Reproduce every line of text in the rows below word for word, keeping the original line breaks. Leave the pictures out.

>>

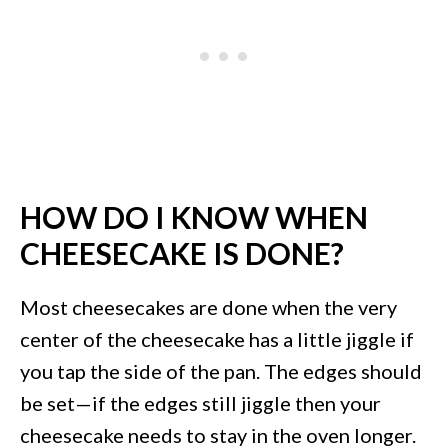
HOW DO I KNOW WHEN
CHEESECAKE IS DONE?
Most cheesecakes are done when the very
center of the cheesecake has a little jiggle if
you tap the side of the pan. The edges should
be set—if the edges still jiggle then your
cheesecake needs to stay in the oven longer.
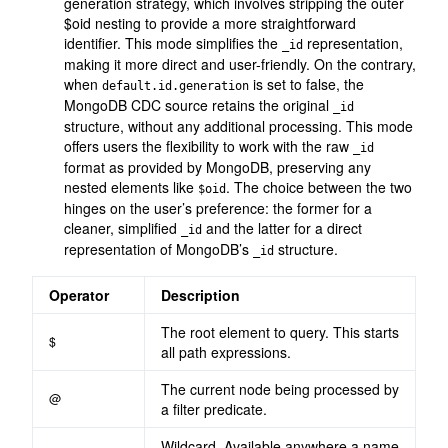
generation strategy, which involves stripping the outer
$oid nesting to provide a more straightforward
identifier. This mode simplifies the
representation,
_id
making it more direct and user-friendly. On the contrary,
when
is set to false, the
default.id.generation
MongoDB CDC source retains the original
_id
structure, without any additional processing. This mode
offers users the flexibility to work with the raw
_id
format as provided by MongoDB, preserving any
nested elements like
. The choice between the two
$oid
hinges on the user’s preference: the former for a
cleaner, simplified
and the latter for a direct
_id
representation of MongoDB’s
structure.
_id
Operator
Description
The root element to query. This starts
$
all path expressions.
The current node being processed by
@
a filter predicate.
Wildcard. Available anywhere a name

<<

### Final answer
HOW DO I KNOW WHEN
CHEESECAKE IS DONE?
Most cheesecakes are done when the very
center of the cheesecake has a little jiggle if
you tap the side of the pan. The edges should
be set—if the edges still jiggle then your
cheesecake needs to stay in the oven longer.
generation strategy, which involves stripping the outer
$oid nesting to provide a more straightforward
identifier. This mode simplifies the
representation,
_id
making it more direct and user-friendly. On the contrary,
when
is set to false, the
default.id.generation
MongoDB CDC source retains the original
_id
structure, without any additional processing. This mode
offers users the flexibility to work with the raw
_id
format as provided by MongoDB, preserving any
nested elements like
. The choice between the two
$oid
hinges on the user’s preference: the former for a
cleaner, simplified
and the latter for a direct
_id
representation of MongoDB’s
structure.
_id
Operator
Description
The root element to query. This starts
$
all path expressions.
The current node being processed by
@
a filter predicate.
Wildcard. Available anywhere a name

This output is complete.